Third Wave: Selling Platforms
What we will see next is not just tutorials or courses anymore, but—
- Platforms that bundle workflows for you
- Pre-configured agent templates
- Execution layers with controllable costs
- Standardized tool ecosystems
Simply put: 👉 Productizing "engineering problems"
Typical characteristics: 1️⃣ Hiding the orchestration 2️⃣ Restricting degrees of freedom in exchange for stability 3️⃣ Replacing personal capability with platform rules 4️⃣ Starting to charge subscriptions, no longer selling courses
But note—the third wave doesn't mean the problem is solved; it just centralizes the problem handling.
However, the third wave actually has two possible outcomes.
Understanding the third wave as "platform rent collection" is from a business model perspective. But if we switch to a technical evolution perspective, we see another path: 👉 The third wave might also be "the model directly consuming the agent layer."
The reason is very realistic. Right now, what most agents are doing essentially boils down to three things: task decomposition, tool invocation, and workflow chaining. And these three things are rapidly becoming built-in capabilities of the models.
A direct signal is the Claude Mythos Preview released by Anthropic in April.
This model isn't packaged as an agent; it simply connects directly to a sandbox environment, and it can—

- Deconstruct vulnerability analysis tasks on its own
- Decide which tools to use on its own
- Run proof-of-concept attacks on its own
A TCP SACK vulnerability in OpenBSD that had been dormant for 27 years, an H.264 vulnerability in FFmpeg undiscovered for 16 years, and a 17-year-old remote execution vulnerability in FreeBSD—were all uncovered just like that. And in the past, these things usually required— 👉 A complete set of security agent frameworks + manual tuning + multi-layer prompt chains.
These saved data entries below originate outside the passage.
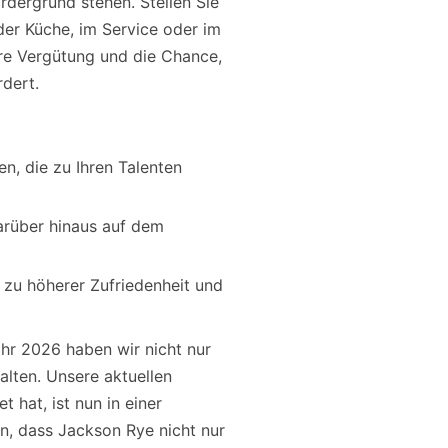
rdergrund stehen. Stellen Sie
 der Küche, im Service oder im
ire Vergütung und die Chance,
rdert.
en, die zu Ihren Talenten
rüber hinaus auf dem
 zu höherer Zufriedenheit und
ahr 2026 haben wir nicht nur
alten. Unsere aktuellen
t hat, ist nun in einer
en, dass Jackson Rye nicht nur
In other words: When reasoning capabilities reach a critical point, many things that seem to "rely on an agent to achieve" will turn directly into things a model can do with a standard prompt.
A very realistic problem arises: 👉 The agent workflow you spent half a year optimizing today might be swallowed whole by the next version of the model.
Who do Agents Bring the Most Value To? The Answer is Not the User
If agents really will be absorbed by models, then why is the entire industry still pushing agents so hard? A perspective that few people talk about: 👉 Because agents are the best channel for model companies to collect real-world operational data.
Including—how users actually break down tasks, how tools are actually chained together, which workflows fail, and why they fail. For training the next generation of models, this data is more valuable than the revenue generated by the agents themselves.
So the three-wave structure can be interpreted again:
- First Wave: Selling Dreams (getting people to enter the market)
- Second Wave: Selling Thresholds (filtering the users)
- Third Wave: Collecting Platform Rent + Collecting Operational Data (happening simultaneously)
And after the third wave is collected, the next step might be— 👉 Folding this layer directly back inside the model.
By then, what most intermediate-layer agent companies will face is not competition, but extinction.
Returning to the Core Judgment
Are AI Agents (Lobsters) the future? 👉 Yes, it's almost certain.
But the problem most people face right now is: 👉 Using an "unfinished product" while evaluating it with the expectations of a "mature product".
An engineering perspective criteria— If an AI system has: an unpredictable success rate, uncontrollable costs, and requires a lot of manual intervention, Then it is currently still stuck at: 👉 The framework / infra layer, rather than the product layer.
The conclusion isn't pessimistic, nor is it optimistic, but stratified: 👉 Technology is growing. 👉 The market is harvesting. 👉 Platforms are forming. 👉 And models are likely preparing to fold all of this back into themselves.
The question has never been: ❌ "Are lobsters worth building?" But rather: ✅ "Which layer are you standing on right now?"